A case of Siamese twins is mentioned in the Talmud (Menachot 37a), and in recent times, the illustrious Rabbi Moshe Feinstein used Talmudic sources to present a clear and unambiguous ruling in such a case when new-born Siamese twins were brought to Children's Hospital in Philadelphia. (Dr. C. Everett Koop, who subsequently became Surgeon General of the United States, was then the hospital's Chief of Surgery.)
Doctors had determined that if the twins – who were sharing critical internal organs – would remain joined together, both would die. The only option was to perform an operation which would kill one and save the other. But, argued the moralists, isn't this murder?
When the team of two dozen medical professionals were awaiting a decision, and indeed, were expressing impatience, Dr. Koop quieted the group with the following statement:
"The ethics and morals involved in this decision are too complex for me. I believe they are too complex for you as well. Therefore I referred it to an old rabbi on the Lower East Side of New York. He is a great scholar, a saintly individual. He knows how to answer such questions. When he tells me, I too will know."
Here’s how Rabbi Feinstein arrived at his decision. He asked the doctors: "How do you intend to perform the surgery?"
They told him: "We will save Baby-A, and kill Baby-B."
Rabbi Feinstein then asked, "Could you reverse the procedure and achieve the same results? Meaning, could you use all the available organs to save Baby-B and instead kill Baby-A?"
The doctors answered: "No. Baby-A is the only one we can save."
At which point, Rabbi Feinstein told them to go ahead and perform the surgery. His decision was based on the Jewish law which states that if one person is directly threatening to kill another, then it is morally correct to stop the pursuer, even if it means killing him. The law of the pursuer applies even in the case where the threat to life is unintentional, for example where a fetus is unwittingly threatening the life of its mother. (see Maimonides – Foundations of Torah 5:5)
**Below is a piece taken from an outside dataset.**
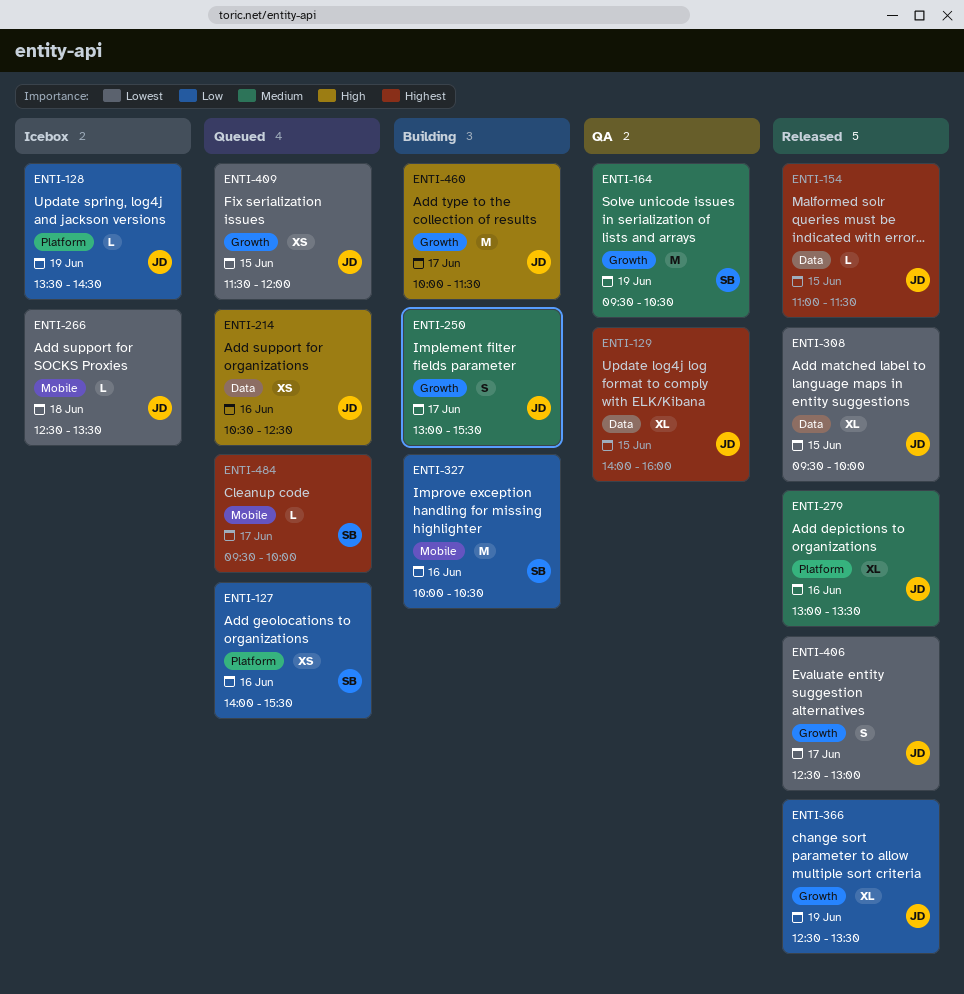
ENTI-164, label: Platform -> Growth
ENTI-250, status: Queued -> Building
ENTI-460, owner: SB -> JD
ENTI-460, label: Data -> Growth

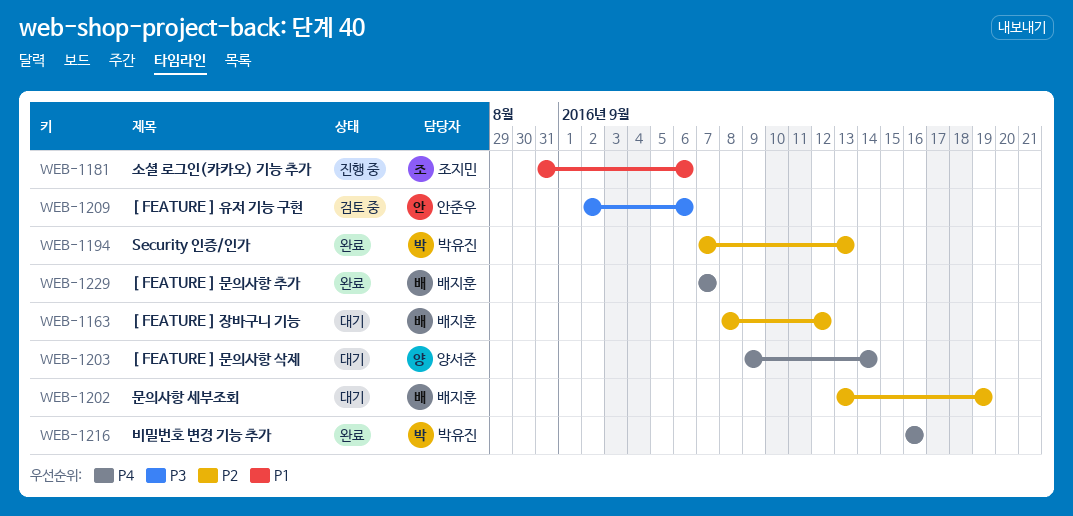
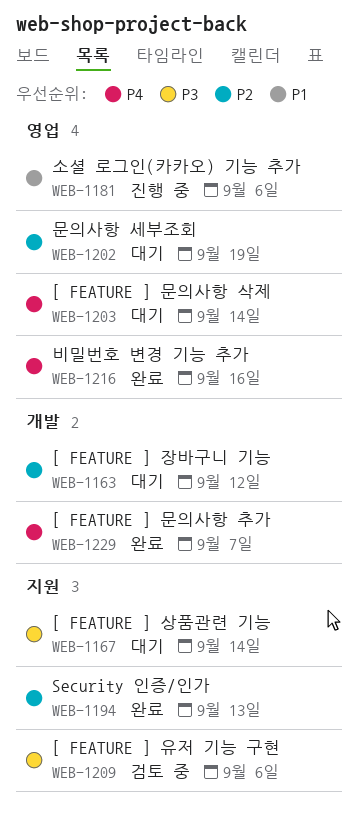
WEB-1167: none -> present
Applied to the Siamese twins case, Rabbi Feinstein ruled that since Baby-B had no independent ability to survive, the very existence of Baby-B was threatening the life of Baby-A. This gave Baby-B the status of a killer (albeit unintentional), and Baby-A could, so to speak, stop his killer.
In a recent case brought before the British High Court, they used a much different line of reasoning. Judge Robert Johnson said that for Mary – without heart and lungs – her harsh life would only worsen as low levels of oxygen in her blood further destroyed her brain. So killing Mary – by stopping delivery of Jodie's blood – would be an act of euthanasia, like withdrawing food and water from a terminally ill patient. If they stayed together, the few months of Mary's life would be hurtful and mean nothing to her, he said.
The contrast is quite ironic. The ruling of the Talmud is predicated on the preservation of life. Whereas the British court ruling is based on a decision to end a life, that of the non-viable sister. Without that factor, they'd be prepared to let Jodie, the viable sister, die.
These cases always involve numerous medical and legal factors, and we cannot derive any practical decision based on this discussion. But this does illustrate how in a world full of ethical issues, the truth of Torah is precious today more than ever. Society is increasingly searching for direction, giving new meaning to the Jewish role as a "Light Unto the Nations" (Isaiah 42:6).